═════ Extracted text ═════

US Regulators Are Trying To Kill Crypto | Will We Survive?
Tether Absolutely Crushing Haters
While the cryptocurrency community has been engrossed in bank failures, trending meme tokens, and Layer 1 network congestion, an ongoing battle has been simmering in the background. Among the plethora of stablecoins available, Tether and USDC are the undisputed frontrunners, each quietly competing for supremacy in the crypto marketplace.
We've previously delved into both of these organizations and their associated coins, but today, our spotlight falls on Tether, particularly its Q1 2023 assurance report. Tether, much like other veteran crypto firms, has weathered a fair share of scrutiny and controversy. Now, it appears to be charting a fresh course.
Tether's report declares an "excess of reserves reaching an all-time high of $2.44B, an increase of $1.48B for the first quarter of 2023." This news underscores Tether's commitment to exceeding a 1:1 reserve ratio.
They absolutely slayed, girl.
However, for most crypto enthusiasts, the excitement lies elsewhere – Tether is buying Bitcoin.
As of the March 31ˢᵗ report, Tether holds $1,500,064,140 worth of Bitcoin, accounting for 2% of its total reserves. From my perspective, this is a symbolic milestone, indicative of not just Tether's shift away from riskier reserves such as commercial paper, but also a testament to crypto's maturing role in the financial arena. Tether seems to be successfully carving a path that others have faltered on.
Tether has also decided to de-risk by investing in the repo market, precious metals, and corporate bonds. The image below offers a glimpse into Tether's current asset composition.
Interestingly, the credit for Tether's recent strides can be largely attributed to the Federal Reserve. Tether's soaring profits are predominantly a consequence of high yields in the bond market, courtesy of the Fed's monetary policy. The yield curve rates may not have been a hot topic lately, but they remain as lucrative as ever, as demonstrated below.

═════ Material ═════

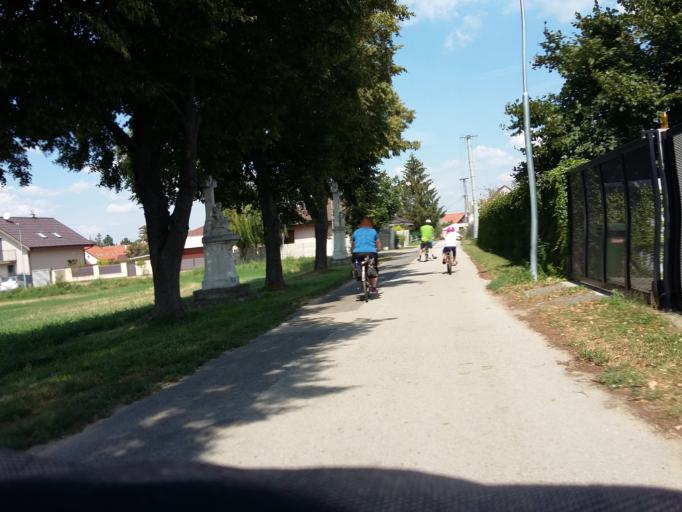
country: SK
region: Bratislavsky
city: Stupava
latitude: 48.3302
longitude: 17.0420
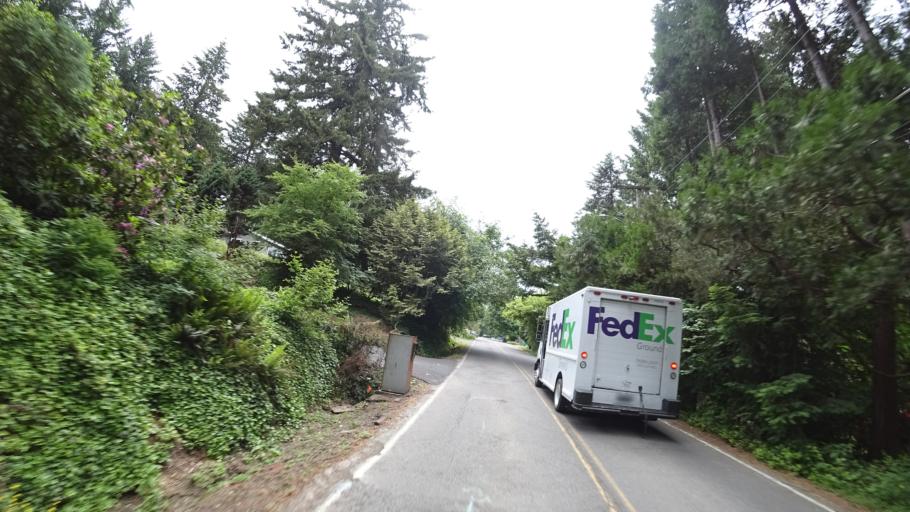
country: US
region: Oregon
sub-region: Clackamas County
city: Lake Oswego
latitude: 45.4514
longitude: -122.6958
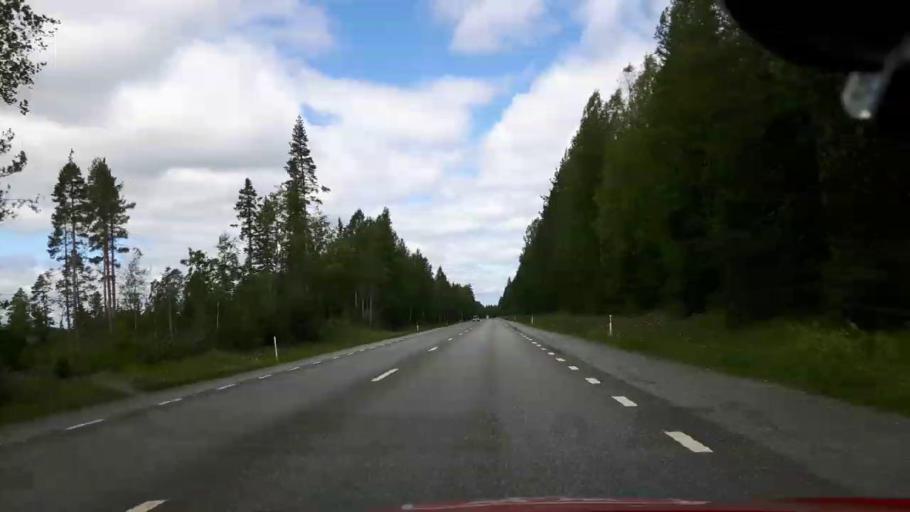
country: SE
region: Jaemtland
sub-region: Braecke Kommun
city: Braecke
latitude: 62.7217
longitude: 15.4490
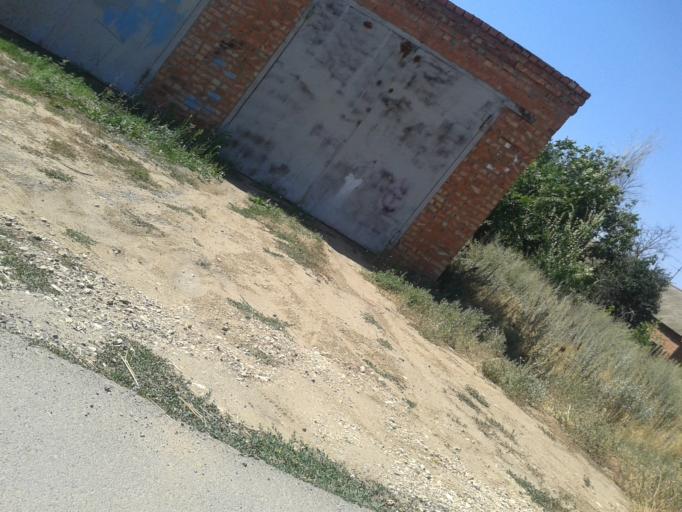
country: RU
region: Volgograd
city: Volgograd
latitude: 48.6912
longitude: 44.4441
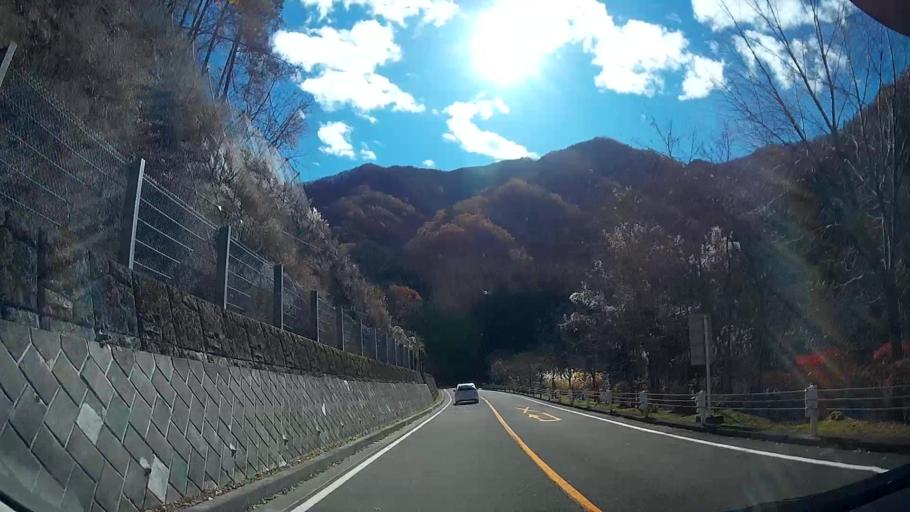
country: JP
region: Yamanashi
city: Uenohara
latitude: 35.7556
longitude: 139.0278
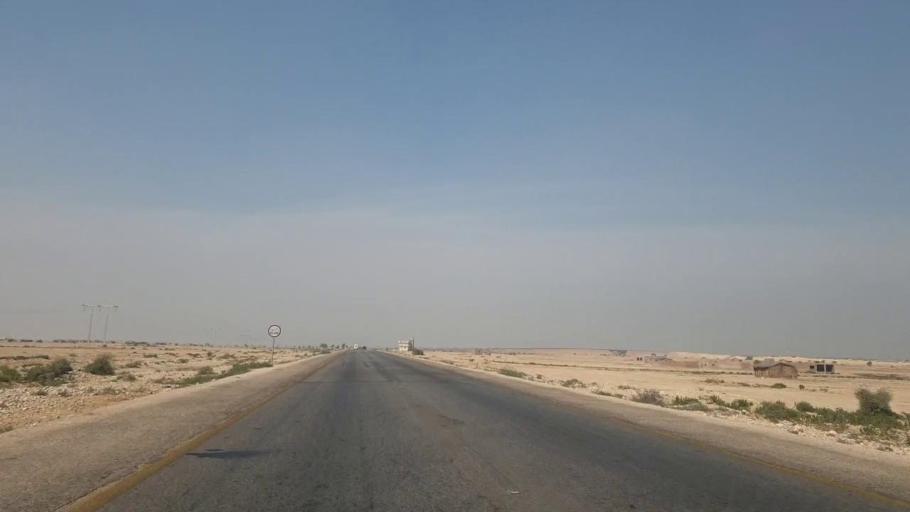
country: PK
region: Sindh
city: Hala
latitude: 25.8492
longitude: 68.2603
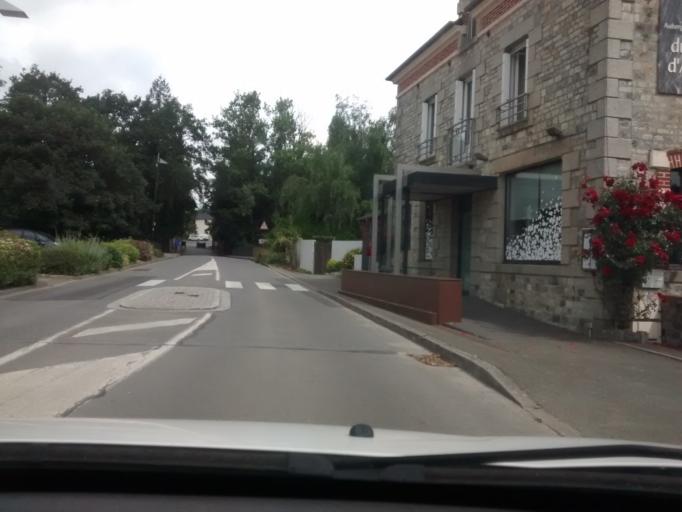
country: FR
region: Brittany
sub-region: Departement d'Ille-et-Vilaine
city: Acigne
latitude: 48.1304
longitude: -1.5346
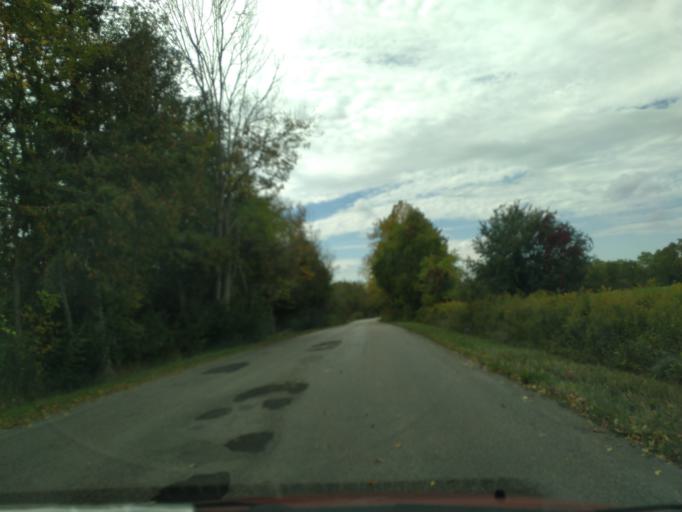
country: CA
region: Ontario
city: Keswick
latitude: 44.2609
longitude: -79.3482
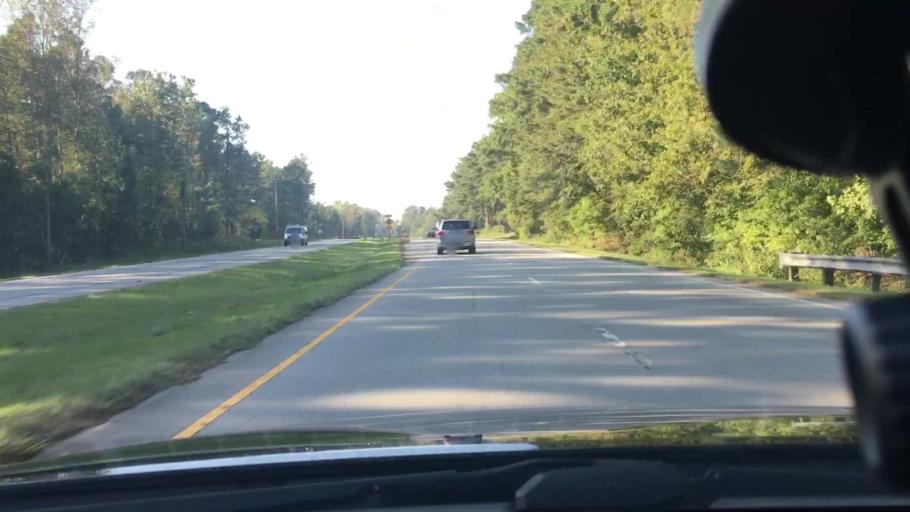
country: US
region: North Carolina
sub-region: Craven County
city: Vanceboro
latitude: 35.2839
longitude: -77.1254
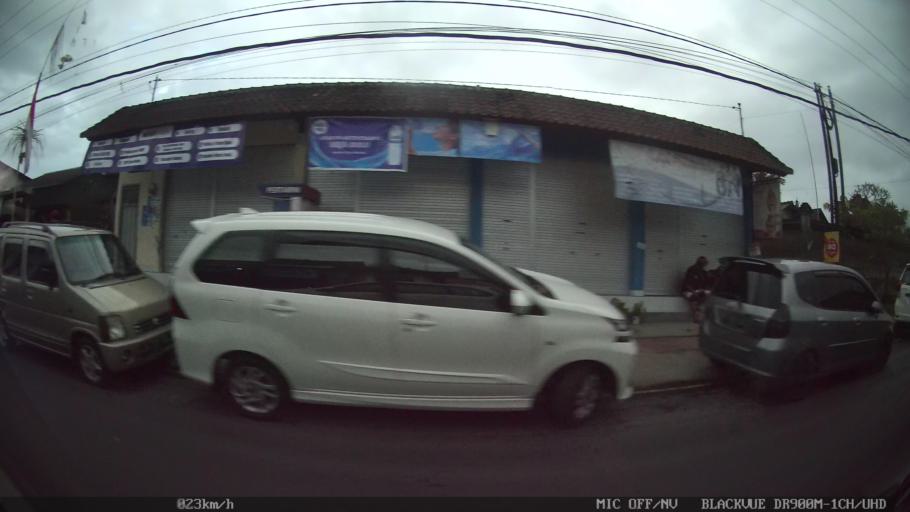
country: ID
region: Bali
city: Banjar Pasekan
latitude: -8.6160
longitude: 115.2838
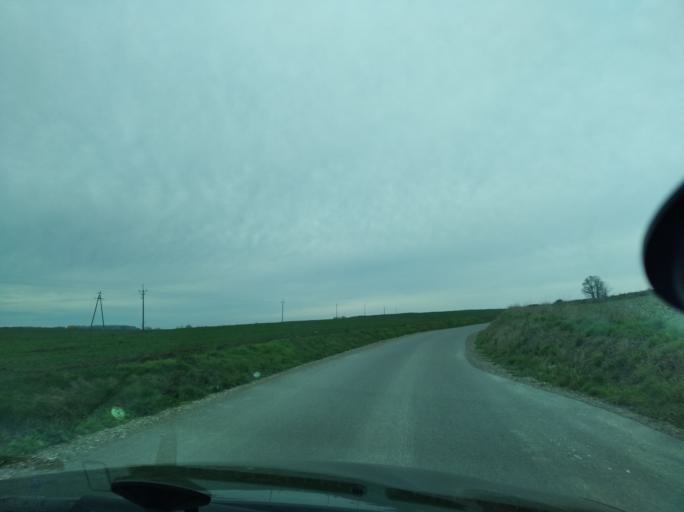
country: PL
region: Subcarpathian Voivodeship
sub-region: Powiat przeworski
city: Grzeska
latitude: 50.0659
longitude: 22.4657
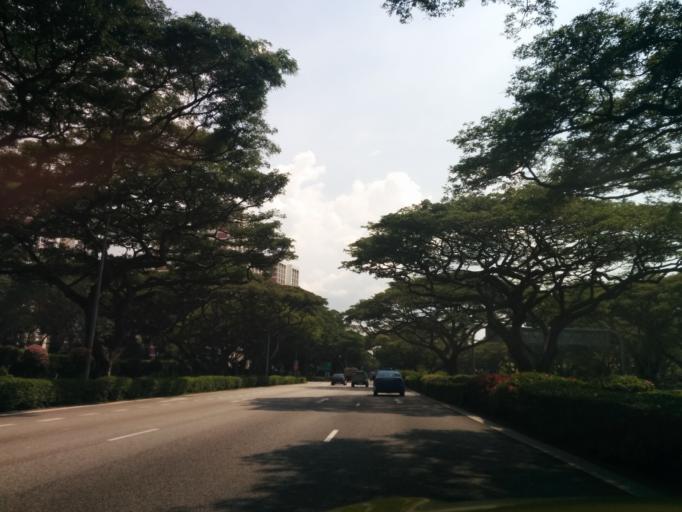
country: SG
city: Singapore
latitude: 1.3042
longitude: 103.9199
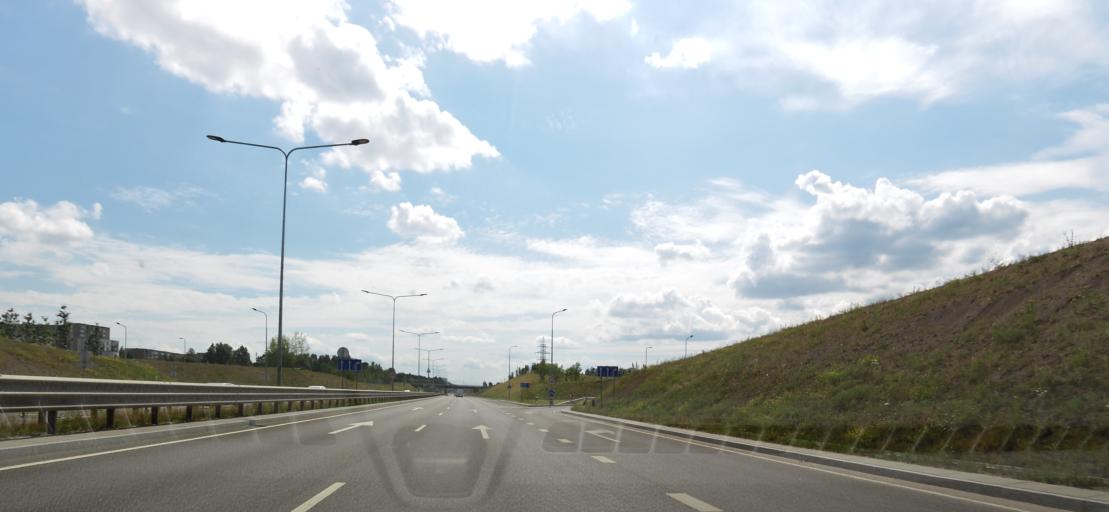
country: LT
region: Vilnius County
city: Justiniskes
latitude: 54.7245
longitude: 25.2077
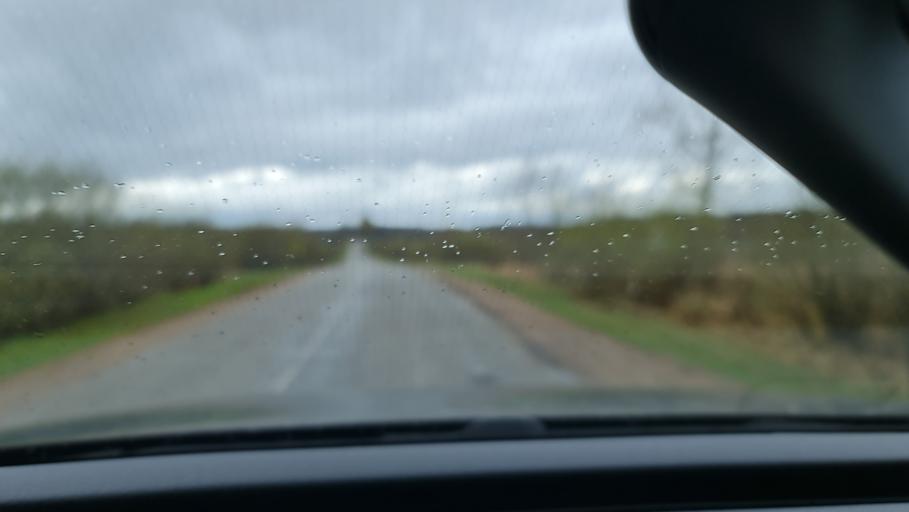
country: RU
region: Novgorod
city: Marevo
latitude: 57.2446
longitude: 32.0549
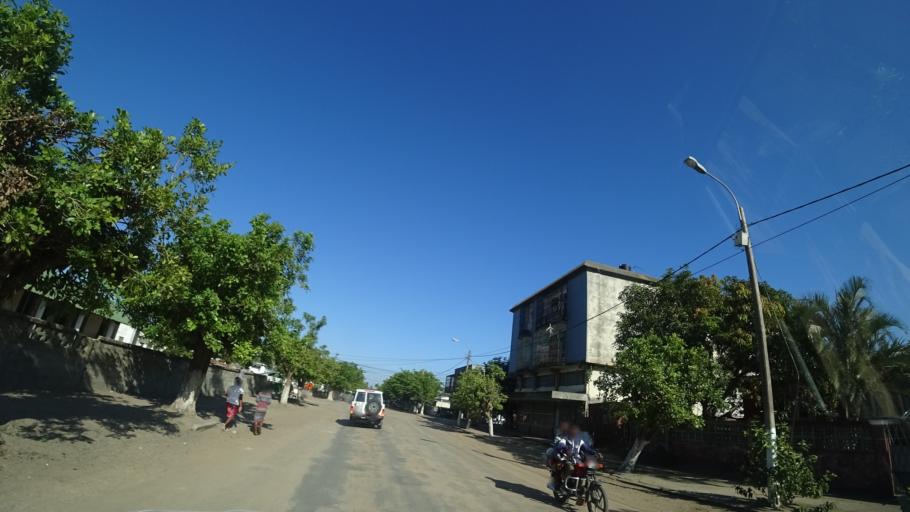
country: MZ
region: Sofala
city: Dondo
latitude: -19.6157
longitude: 34.7448
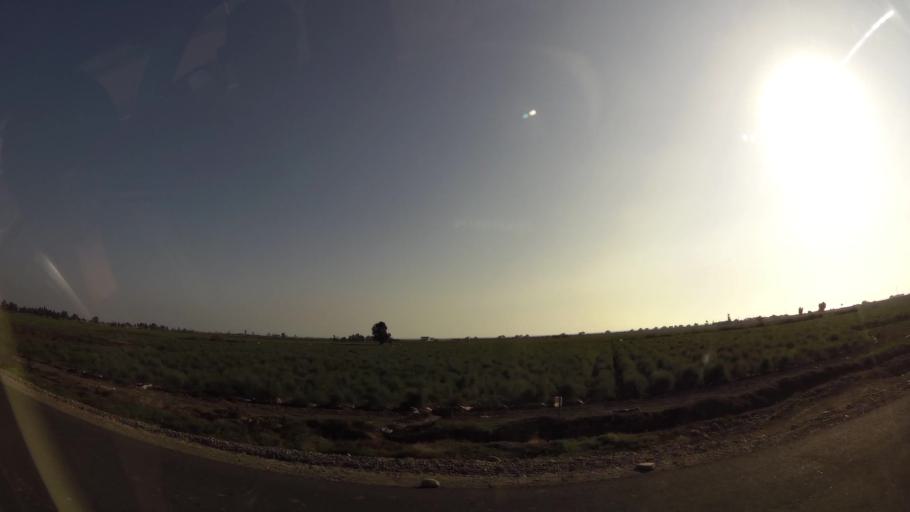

═════

* **What this exercise asks**
1. Reproduce the part of the Tether article that begins at the words "However, for most" and stops after the words "have faltered on.", copying it exactly.
2. For each statement, say yes or no depending on whether it agrees with the Tether article, and quote the article's words that decide it. (a) Bitcoin makes up 2% of Tether's total reserves. (b) Tether's excess reserves grew by $2.44B in the first quarter of 2023. (c) Tether's profits come mainly from high yields in the bond market.

* **Expected answers**
1.
However, for most crypto enthusiasts, the excitement lies elsewhere – Tether is buying Bitcoin.
As of the March 31ˢᵗ report, Tether holds $1,500,064,140 worth of Bitcoin, accounting for 2% of its total reserves. From my perspective, this is a symbolic milestone, indicative of not just Tether's shift away from riskier reserves such as commercial paper, but also a testament to crypto's maturing role in the financial arena. Tether seems to be successfully carving a path that others have faltered on.

2.
(a) Yes: "accounting for 2% of its total reserves."
(b) No: "an increase of $1.48B for the first quarter of 2023."
(c) Yes: "Tether's soaring profits are predominantly a consequence of high yields in the bond market."